Mexiletine and lidocaine are widely used class IB anti-arrhythmic drugs that are considered to act by blocking voltage-gated open sodium currents for treatment of ventricular arrhythmias and relief of pain. To gain mechanistic insights into action of anti-arrhythmics, we characterized biophysical properties of Na(v)1.5 and Na(v)1.7 channels stably expressed in HEK293 cells and compared their use-dependent block in response to mexiletine and lidocaine using whole-cell patch clamp recordings. While the voltage-dependent activation of Na(v)1.5 or Na(v)1.7 was not affected by mexiletine and lidocaine, the steady-state fast and slow inactivation of Na(v)1.5 and Na(v)1.7 were significantly shifted to hyperpolarized direction by either mexiletine or lidocaine in dose-dependent manner. Both mexiletine and lidocaine enhanced the slow component of closed-state inactivation, with mexiletine exerting stronger inhibition on either Na(v)1.5 or Na(v)1.7. The recovery from inactivation of Na(v)1.5 or Na(v)1.7 was significantly prolonged by mexiletine compared to lidocaine.
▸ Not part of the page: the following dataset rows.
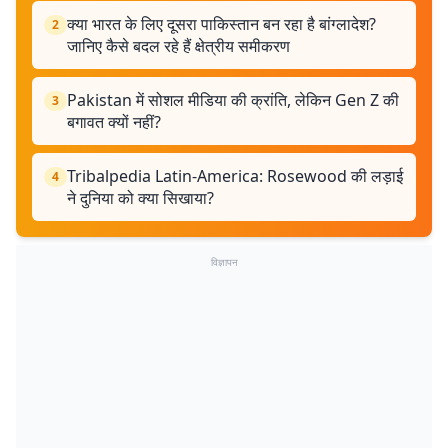
क्या भारत के लिए दूसरा पाकिस्तान बन रहा है बांग्लादेश?
2
जानिए कैसे बदल रहे हैं क्षेत्रीय समीकरण
Pakistan में सोशल मीडिया की क्रांति, लेकिन Gen Z की
3
बगावत क्यों नहीं?
Tribalpedia Latin-America: Rosewood की लड़ाई
4
ने दुनिया को क्या सिखाया?
विज्ञापन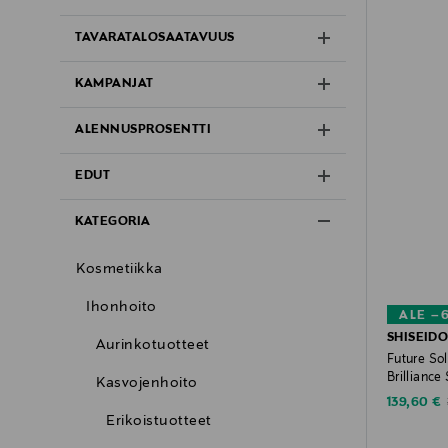
TAVARATALOSAATAVUUS
KAMPANJAT
ALENNUSPROSENTTI
EDUT
KATEGORIA
Kosmetiikka
Ihonhoito
ALE –
SHISEID
Aurinkotuotteet
Future Sol
Brilliance
Kasvojenhoito
täyttöpak
Discounte
139,60 €
Erikoistuotteet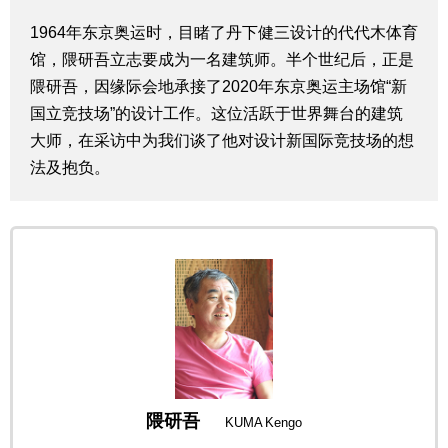
生活与旅游
1964年东京奥运时，目睹了丹下健三设计的代代木体育
馆，隈研吾立志要成为一名建筑师。半个世纪后，正是
深度报道
隈研吾，因缘际会地承接了2020年东京奥运主场馆“新
国立竞技场”的设计工作。这位活跃于世界舞台的建筑
大师，在采访中为我们谈了他对设计新国际竞技场的想
视觉日本
法及抱负。
新闻
话题
日本信息库
日本一瞥
隈研吾
KUMA Kengo
人物访谈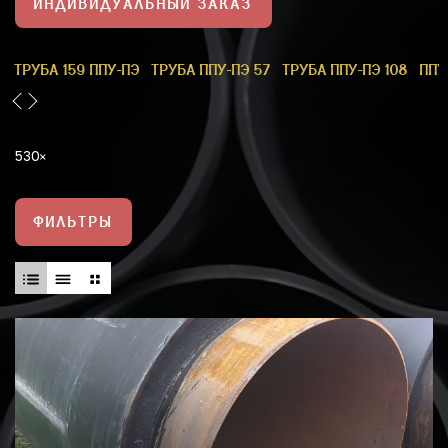
ИНДИВИДУАЛЬНЫЙ ЗАКАЗ
1
ТРУБА 159 ППУ-ПЭ
ТРУБА ППУ-ПЭ 57
ТРУБА ППУ-ПЭ 108
ППУ
530
ФИЛЬТРЫ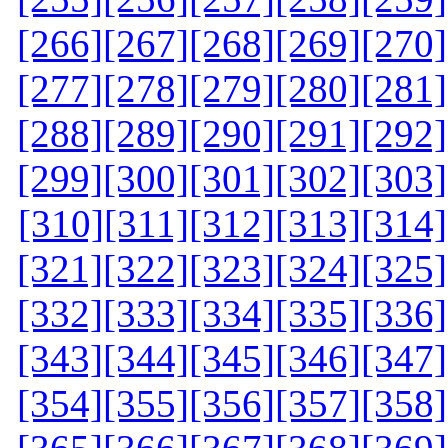
[266]
[267]
[268]
[269]
[270]
[277]
[278]
[279]
[280]
[281]
[288]
[289]
[290]
[291]
[292]
[299]
[300]
[301]
[302]
[303]
[310]
[311]
[312]
[313]
[314]
[321]
[322]
[323]
[324]
[325]
[332]
[333]
[334]
[335]
[336]
[343]
[344]
[345]
[346]
[347]
[354]
[355]
[356]
[357]
[358]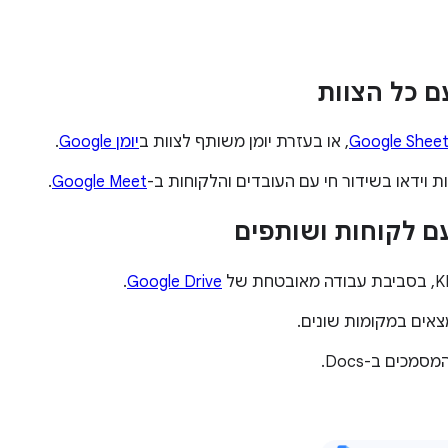
ם כל הצוות
Google Shee
, או בעזרת יומן משותף לצוות ב
יומן Google
.
וידאו בשידור חי עם העובדים והלקוחות ב-
Google Meet
.
ם לקוחות ושותפים
.
Google Drive
אים במקומות שונים.
מכים ב-Docs.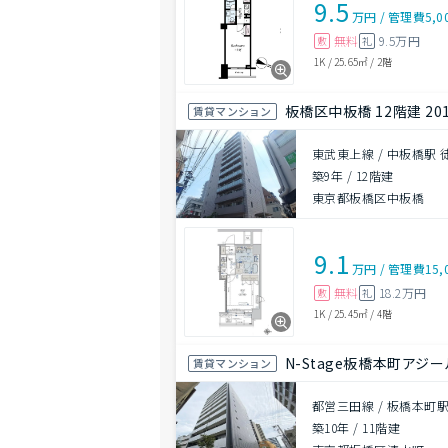
9.5
万円
/
管理費
5,0
無料
9.5万円
敷
礼
1K
/
25.65㎡
/
2階
板橋区中板橋 12階建 20
賃貸マンション
東武東上線 / 中板橋駅 
築9年
/
12階建
東京都板橋区中板橋
9.1
万円
/
管理費
15,
無料
18.2万円
敷
礼
1K
/
25.45㎡
/
4階
N-Stage板橋本町アジ
賃貸マンション
都営三田線 / 板橋本町駅
築10年
/
11階建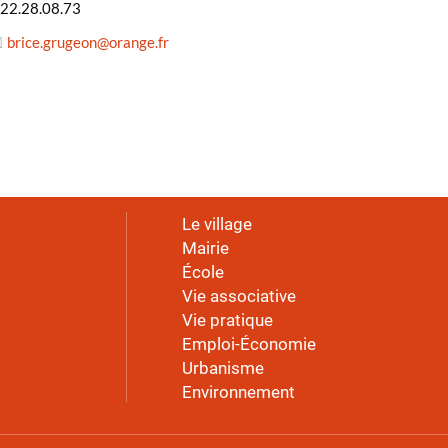
.22.28.08.73
brice.grugeon
@
orange.fr
Le village
Mairie
École
Vie associative
Vie pratique
Emploi-Économie
Urbanisme
Environnement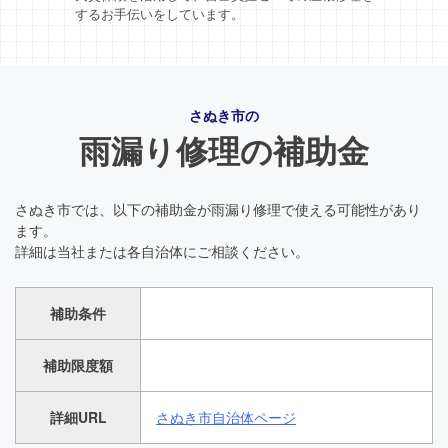
するお手伝いをしています。
さぬき市の
雨漏り修理の補助金
さぬき市では、以下の補助金が雨漏り修理で使える可能性があり
ます。
詳細は当社または各自治体にご相談ください。
補助条件
補助限度額
詳細URL
さぬき市自治体ページ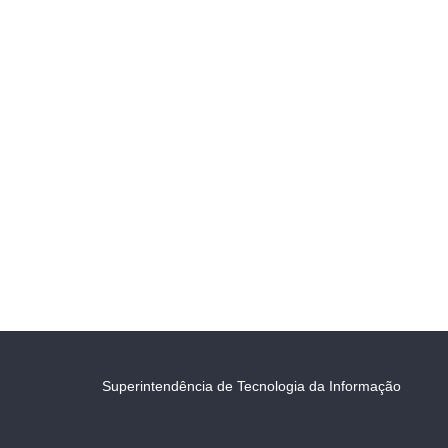
Superintendência de Tecnologia da Informação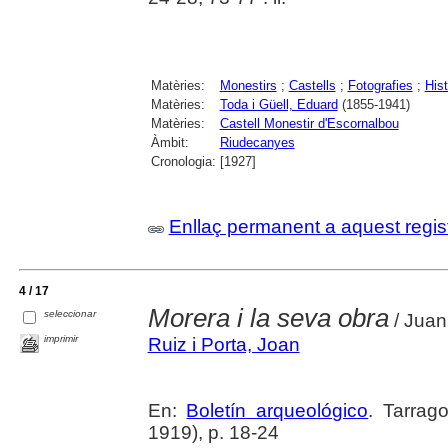
Matèries:
Monestirs
;
Castells
;
Fotografies
;
Hist
Matèries:
Toda i Güell, Eduard
(1855-1941)
Matèries:
Castell Monestir d'Escornalbou
Àmbit:
Riudecanyes
Cronologia:
[1927]
Enllaç permanent a aquest regis
4 / 17
Morera i la seva obra
seleccionar
/ Juan
imprimir
Ruiz i Porta, Joan
En:
Boletín arqueológico
. Tarrag
1919), p. 18-24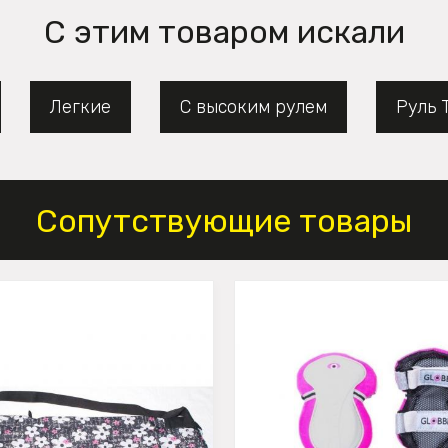
С этим товаром искали
Легкие
С высоким рулем
Руль 
Сопутствующие товары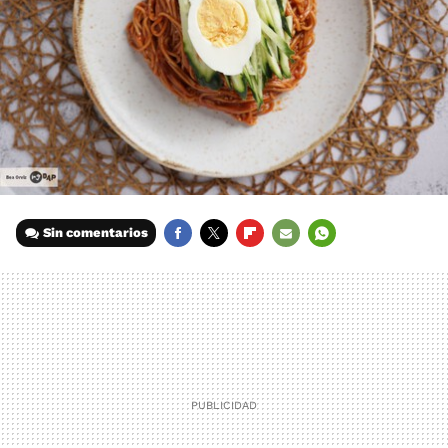
Sin comentarios
FACEBOOK
TWITTER
FLIPBOARD
E-
WHATSAPP
MAIL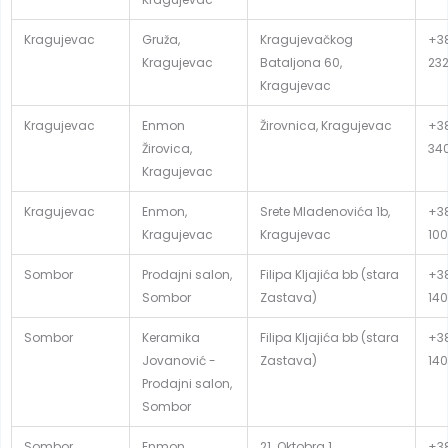
Kragujevac
Gruža,
Kragujevačkog
+38
Kragujevac
Bataljona 60,
23
Kragujevac
Kragujevac
Enmon
Žirovnica, Kragujevac
+38
Žirovica,
34
Kragujevac
Kragujevac
Enmon,
Srete Mladenovića 1b,
+38
Kragujevac
Kragujevac
100
Sombor
Prodajni salon,
Filipa Kljajića bb (stara
+38
Sombor
Zastava)
140
Sombor
Keramika
Filipa Kljajića bb (stara
+38
Jovanović -
Zastava)
140
Prodajni salon,
Sombor
Sombor
Enmon,
21. Oktobra 1
+38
Furthermore, mexiletine displayed a pronounced and prominent use-dependent inhibition of Na(v)1.5 than lidocaine, but not Na(v)1.7 channels. Taken together, our findings demonstrate differential responses to blockade by mexiletine and lidocaine that preferentially affect the gating of Na(v)1.5, as compared to Na(v)1.7; and mexiletine exhibits stronger use-dependent block of Na(v)1.5. The differential gating properties of Na(v)1.5 and Na(v)1.7 in response to mexiletine and lidocaine may help explain the drug effectiveness and advance in new designs of safe and specific sodium channel blockers for treatment of cardiac arrhythmia or pain.